### Source material
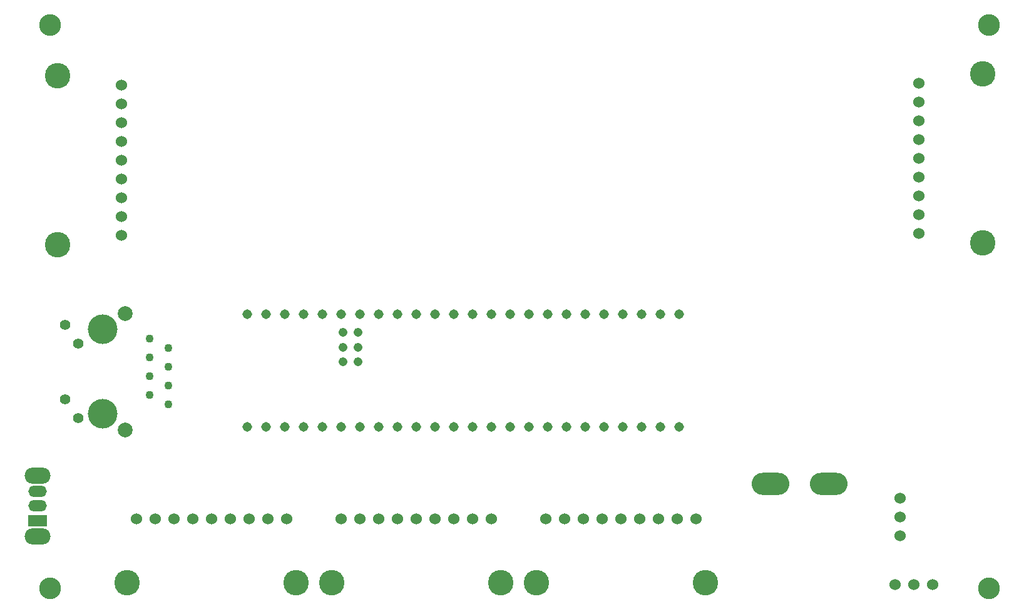
<source format=gbr>
%TF.GenerationSoftware,KiCad,Pcbnew,7.0.7*%
%TF.CreationDate,2023-11-02T10:21:24-05:00*%
%TF.ProjectId,CoreBoard_Rev1,436f7265-426f-4617-9264-5f526576312e,rev?*%
%TF.SameCoordinates,Original*%
%TF.FileFunction,Soldermask,Bot*%
%TF.FilePolarity,Negative*%
%FSLAX46Y46*%
G04 Gerber Fmt 4.6, Leading zero omitted, Abs format (unit mm)*
G04 Created by KiCad (PCBNEW 7.0.7) date 2023-11-02 10:21:24*
%MOMM*%
%LPD*%
G01*
G04 APERTURE LIST*
%ADD10C,3.450000*%
%ADD11C,1.524000*%
%ADD12O,3.500000X2.200000*%
%ADD13R,2.500000X1.500000*%
%ADD14O,2.500000X1.500000*%
%ADD15C,2.946400*%
%ADD16C,1.308000*%
%ADD17C,1.208000*%
%ADD18C,1.100000*%
%ADD19C,1.400000*%
%ADD20C,4.000000*%
%ADD21C,2.000000*%
%ADD22O,5.100000X3.000000*%
G04 APERTURE END LIST*
D10*
%TO.C,Conn2*%
X196977000Y-42926000D03*
X196977000Y-65786000D03*
D11*
X188341000Y-44196000D03*
X188341000Y-46736000D03*
X188341000Y-49276000D03*
X188341000Y-51816000D03*
X188341000Y-54356000D03*
X188341000Y-56896000D03*
X188341000Y-59436000D03*
X188341000Y-61976000D03*
X188341000Y-64516000D03*
%TD*%
%TO.C,U7*%
X185801000Y-105410000D03*
X185801000Y-102870000D03*
X185801000Y-100330000D03*
%TD*%
D12*
%TO.C,SW16*%
X69131500Y-105446000D03*
X69131500Y-97246000D03*
D13*
X69131500Y-103346000D03*
D14*
X69131500Y-101346000D03*
X69131500Y-99346000D03*
%TD*%
D10*
%TO.C,Conn5*%
X131826000Y-111760000D03*
X108966000Y-111760000D03*
D11*
X130556000Y-103124000D03*
X128016000Y-103124000D03*
X125476000Y-103124000D03*
X122936000Y-103124000D03*
X120396000Y-103124000D03*
X117856000Y-103124000D03*
X115316000Y-103124000D03*
X112776000Y-103124000D03*
X110236000Y-103124000D03*
%TD*%
D15*
%TO.C,REF\u002A\u002A*%
X197866000Y-112522000D03*
%TD*%
%TO.C,REF\u002A\u002A*%
X70866000Y-112522000D03*
%TD*%
D10*
%TO.C,Conn4*%
X104140000Y-111760000D03*
X81280000Y-111760000D03*
D11*
X102870000Y-103124000D03*
X100330000Y-103124000D03*
X97790000Y-103124000D03*
X95250000Y-103124000D03*
X92710000Y-103124000D03*
X90170000Y-103124000D03*
X87630000Y-103124000D03*
X85090000Y-103124000D03*
X82550000Y-103124000D03*
%TD*%
D15*
%TO.C,REF\u002A\u002A*%
X197866000Y-36322000D03*
%TD*%
D16*
%TO.C,U1*%
X100076000Y-90678000D03*
X102616000Y-90678000D03*
X105156000Y-90678000D03*
X107696000Y-90678000D03*
X133096000Y-90678000D03*
X102616000Y-75438000D03*
X110236000Y-90678000D03*
X112776000Y-90678000D03*
X115316000Y-90678000D03*
X117856000Y-90678000D03*
X120396000Y-90678000D03*
X122936000Y-90678000D03*
X125476000Y-90678000D03*
X128016000Y-90678000D03*
X130556000Y-90678000D03*
X130556000Y-75438000D03*
X128016000Y-75438000D03*
X125476000Y-75438000D03*
X122936000Y-75438000D03*
X120396000Y-75438000D03*
X117856000Y-75438000D03*
X115316000Y-75438000D03*
X112776000Y-75438000D03*
X110236000Y-75438000D03*
X107696000Y-75438000D03*
X105156000Y-75438000D03*
X135636000Y-90678000D03*
X138176000Y-90678000D03*
X140716000Y-90678000D03*
X143256000Y-90678000D03*
X145796000Y-90678000D03*
X148336000Y-90678000D03*
X150876000Y-90678000D03*
X153416000Y-90678000D03*
X155956000Y-90678000D03*
X155956000Y-75438000D03*
X153416000Y-75438000D03*
X150876000Y-75438000D03*
X148336000Y-75438000D03*
X145796000Y-75438000D03*
X143256000Y-75438000D03*
X140716000Y-75438000D03*
X138176000Y-75438000D03*
X135636000Y-75438000D03*
X97536000Y-90678000D03*
X133096000Y-75438000D03*
X100076000Y-75438000D03*
D17*
X112506000Y-79888000D03*
X110506000Y-79888000D03*
X110506000Y-77888000D03*
X112506000Y-77888000D03*
X112506000Y-81888000D03*
X110506000Y-81888000D03*
D16*
X97536000Y-75438000D03*
%TD*%
D11*
%TO.C,Conn7*%
X190246000Y-112014000D03*
X187706000Y-112014000D03*
X185166000Y-112014000D03*
%TD*%
D18*
%TO.C,J1*%
X84328000Y-78740000D03*
X86868000Y-80010000D03*
X84328000Y-81280000D03*
X86868000Y-82550000D03*
X84328000Y-83820000D03*
X86868000Y-85090000D03*
X84328000Y-86360000D03*
X86868000Y-87630000D03*
D19*
X72898000Y-76860000D03*
X74688000Y-79400000D03*
X72898000Y-86970000D03*
X74688000Y-89510000D03*
D20*
X77978000Y-77470000D03*
X77978000Y-88900000D03*
D21*
X81028000Y-75310000D03*
X81028000Y-91060000D03*
%TD*%
D22*
%TO.C,Conn1*%
X168275000Y-98362800D03*
X176149000Y-98362800D03*
%TD*%
D10*
%TO.C,Conn6*%
X159512000Y-111760000D03*
X136652000Y-111760000D03*
D11*
X158242000Y-103124000D03*
X155702000Y-103124000D03*
X153162000Y-103124000D03*
X150622000Y-103124000D03*
X148082000Y-103124000D03*
X145542000Y-103124000D03*
X143002000Y-103124000D03*
X140462000Y-103124000D03*
X137922000Y-103124000D03*
%TD*%
D15*
%TO.C,REF\u002A\u002A*%
X70866000Y-36322000D03*
%TD*%
D10*
%TO.C,Conn3*%
X71882000Y-66040000D03*
X71882000Y-43180000D03*
D11*
X80518000Y-64770000D03*
X80518000Y-62230000D03*
X80518000Y-59690000D03*
X80518000Y-57150000D03*
X80518000Y-54610000D03*
X80518000Y-52070000D03*
X80518000Y-49530000D03*
X80518000Y-46990000D03*
X80518000Y-44450000D03*
%TD*%
M02*

</source>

### To do
Among the lines of the material above, find those with the word "format". Copy each one.

### Completed task
<source format=gbr>
G04 Gerber Fmt 4.6, Leading zero omitted, Abs format (unit mm)*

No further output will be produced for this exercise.